Or “How to Lie With Statistics”. As I read James Taranto’s column today on the early reports of successful enrollments at Healthcare.gov, I realized that many people might not understand how sensitive error reporting can be to just how you discern and report errors. Take optical character recognition (OCR) software, for example. When reading the advertising blurbs for it you frequently encounter extremely high recognition rates, 99% or higher. 99% of what?
What they don’t generally tell you is that the recognition rate is characters. Not pages or, worse yet, documents. When you’re talking about a recognition rate of 99% of characters that means that on average the program will correctly recognize 99 out of 100 characters. That in turn means that on average for every page with more than a tweet-full of characters the page recognition rate is zero. The document recognition rate is zero. That can make the difference between a particular project making financial sense or not.
In the real world as opposed to in a lab that’s an important distinction. In dealing with a large project of thousands or even millions of documents it determines how many proofreaders you’ll need. It can determine how long the project will take and how much it will cost.
Twenty years ago the company of which I was a principle at the time had a project for the Federal Reserve that required us to scan, store, process, recognize, and index about a million pages worth of documents in a very tight timeframe. It was a monumental task, as you might imagine. The niggling little details matter.
That’s what I think of when I read reports of 50,000 or 500,000 enrollments. What’s the enrollment rate and how is it measured?

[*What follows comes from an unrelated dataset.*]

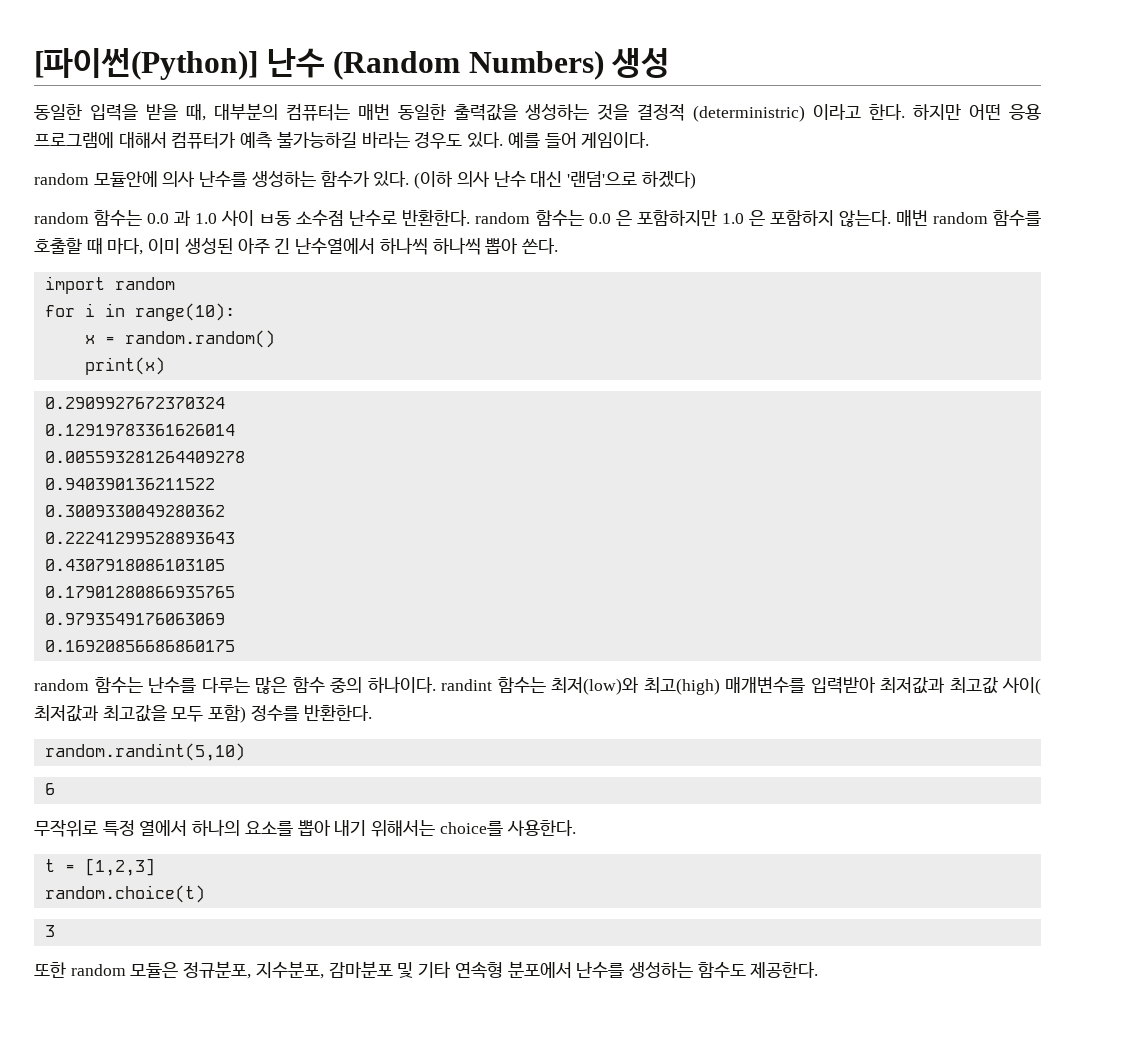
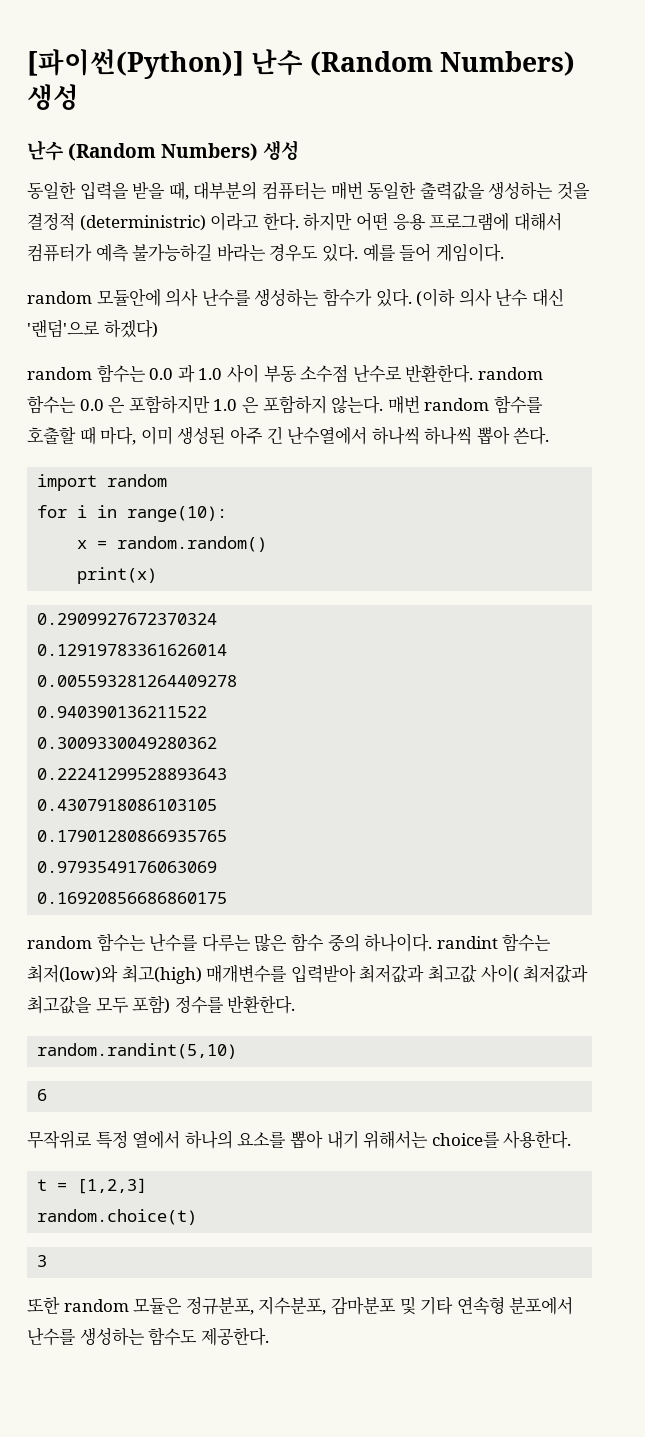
(671, 63) none -> [27,140,300,161] // 난수 (Random Numbers) 생성
[259,211,292,226] ㅂ동 -> [263,365,297,383] 부동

Let me also remind you that the open enrollment period for the healthcare exchanges ends on March 31, 2014 and that time is passing. What was 200 days is now more like 150. That affects the peak load requirements of the system. If anybody tells you that a system that can accept and process 100 applications a day can definitely accept and process 100,000 applications per day, fire him.
Can Healthcare.gov meet the challenge? Sure. Will it? Who knows? Pointing to the tremendously different processing requirements of the Massachusetts system as a model is fatuous. They are not comparable. We’re in unknown territory.